NO WRITER ATTRIBUTED

The debate on the League of Nations between President Lowell and Senator Lodge should do much to educate public opinion. More such open discussions are needed on this all-important subject. The average man has not very clear ideas of his own on the advisability of the United States entering the League. He takes the word of his party leaders, and is often influenced by personal likes and dislikes. His prejudices once formed, he doesn't want to read arguments or hear speeches to the contrary. But if he can go to a meeting where his own leaders are arrayed against an intelligent opposition, he cannot help hearing facts which will set him thinking for himself.

The committee of the League to Enforce Peace naturally believes that the people strongly advocate ratification of the League constitution. The anti-League senators who are now touring the country are just as firmly convinced that the people do not. Both parties are deceived by the fact that only those who sympathize with their views, attend their mass meetings. But if debates were made common practice statesmen could get a much better idea of the sentiment of the nation.

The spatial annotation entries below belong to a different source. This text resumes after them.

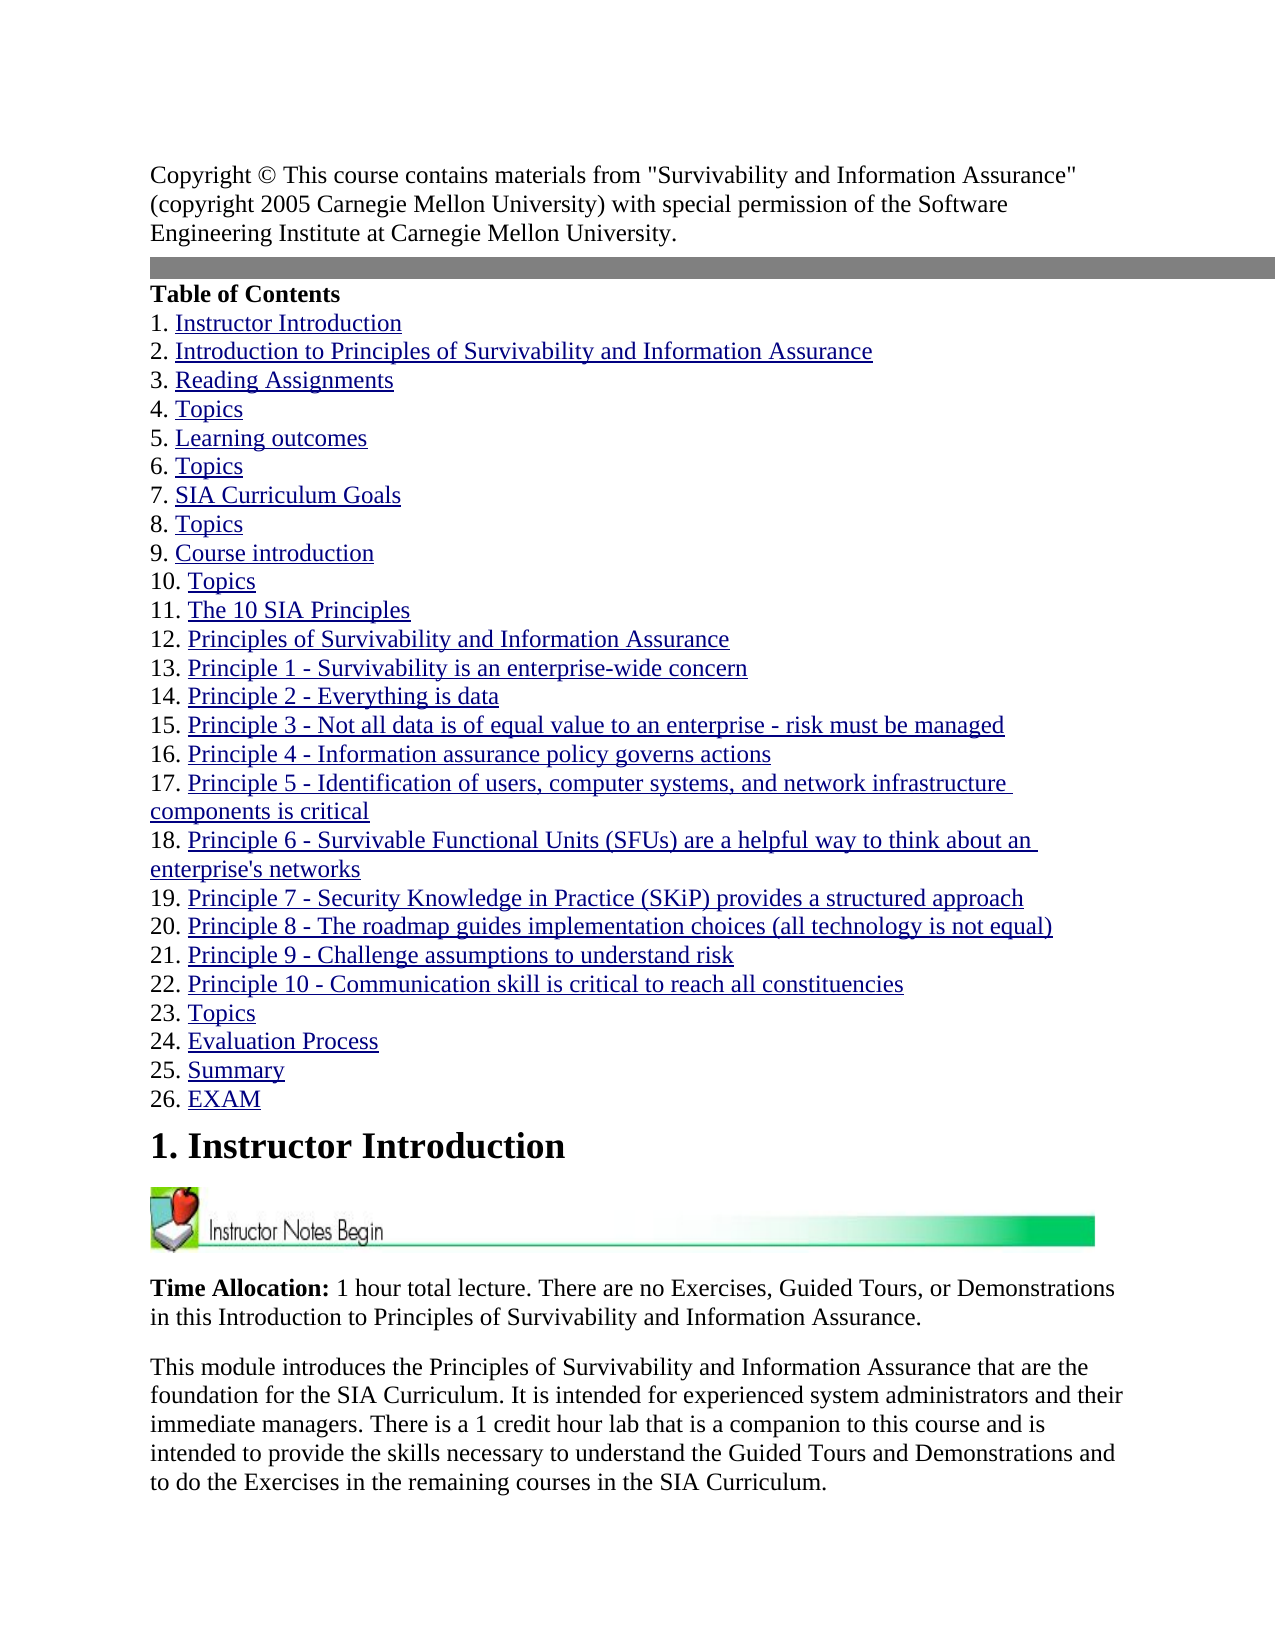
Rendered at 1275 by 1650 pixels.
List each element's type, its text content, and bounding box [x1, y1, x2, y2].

text 10. Topics [150, 566, 1125, 595]
text 18. Principle 6 - Survivable Functional Units (SFUs) are a helpful way to think about an enterprise's networks [150, 825, 1125, 883]
text Table of Contents [150, 279, 1125, 308]
text 12. Principles of Survivability and Information Assurance [150, 624, 1125, 653]
subtitle 1. Instructor Introduction [150, 1123, 1125, 1166]
text 20. Principle 8 - The roadmap guides implementation choices (all technology is not equal) [150, 911, 1125, 940]
text 2. Introduction to Principles of Survivability and Information Assurance [150, 336, 1125, 365]
text 9. Course introduction [150, 538, 1125, 566]
text 23. Topics [150, 998, 1125, 1026]
text Copyright © This course contains materials from "Survivability and Information Assurance" (copyright 2005 Carnegie Mellon University) with special permission of the Software Engineering Institute at Carnegie Mellon University. [150, 160, 1125, 247]
text 21. Principle 9 - Challenge assumptions to understand risk [150, 940, 1125, 969]
text 17. Principle 5 - Identification of users, computer systems, and network infrastructure components is critical [150, 768, 1125, 825]
text 22. Principle 10 - Communication skill is critical to reach all constituencies [150, 969, 1125, 998]
text 25. Summary [150, 1055, 1125, 1084]
text 1. Instructor Introduction [150, 308, 1125, 336]
text Time Allocation: 1 hour total lecture. There are no Exercises, Guided Tours, or Demonstrations in this Introduction to Principles of Survivability and Information Assurance. [150, 1273, 1125, 1331]
text 19. Principle 7 - Security Knowledge in Practice (SKiP) provides a structured approach [150, 883, 1125, 911]
text This module introduces the Principles of Survivability and Information Assurance that are the foundation for the SIA Curriculum. It is intended for experienced system administrators and their immediate managers. There is a 1 credit hour lab that is a companion to this course and is intended to provide the skills necessary to understand the Guided Tours and Demonstrations and to do the Exercises in the remaining courses in the SIA Curriculum. [150, 1352, 1125, 1496]
text 4. Topics [150, 394, 1125, 423]
text 16. Principle 4 - Information assurance policy governs actions [150, 739, 1125, 768]
text 14. Principle 2 - Everything is data [150, 681, 1125, 710]
text 13. Principle 1 - Survivability is an enterprise-wide concern [150, 653, 1125, 681]
text 3. Reading Assignments [150, 365, 1125, 394]
text 7. SIA Curriculum Goals [150, 480, 1125, 509]
text 24. Evaluation Process [150, 1026, 1125, 1055]
text 8. Topics [150, 509, 1125, 538]
text 5. Learning outcomes [150, 423, 1125, 451]
text 11. The 10 SIA Principles [150, 595, 1125, 624]
text 26. EXAM [150, 1084, 1125, 1113]
text 6. Topics [150, 451, 1125, 480]
text 15. Principle 3 - Not all data is of equal value to an enterprise - risk must be managed [150, 710, 1125, 739]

President Lowell and Senator Lodge are relatively of the same attitude on the League of Nations as were Webster and Hayne in their famous debate over the theory of "states' rights." In his life of Webster, Senator Lodge says that Webster's argument on the supremacy of the central government was historically unsound. He asserts that in 1787-88 "there was not a man in the country . . . who regarded the new system as anything but an experiment entered upon by the states, and from which each and every state had the right peaceably to withdraw, a right which was very likely to be exercised." The country has accepted the tendency toward strengthening the federal government. Do we wish to enter a League which may place the nation on the same footing as a state of the Union holds today?

Senator Lodge is endeavoring to point to the danger of foreign control. President Lowell maintains there is no such danger. In any event, the debate will make one of the great landmarks in American history.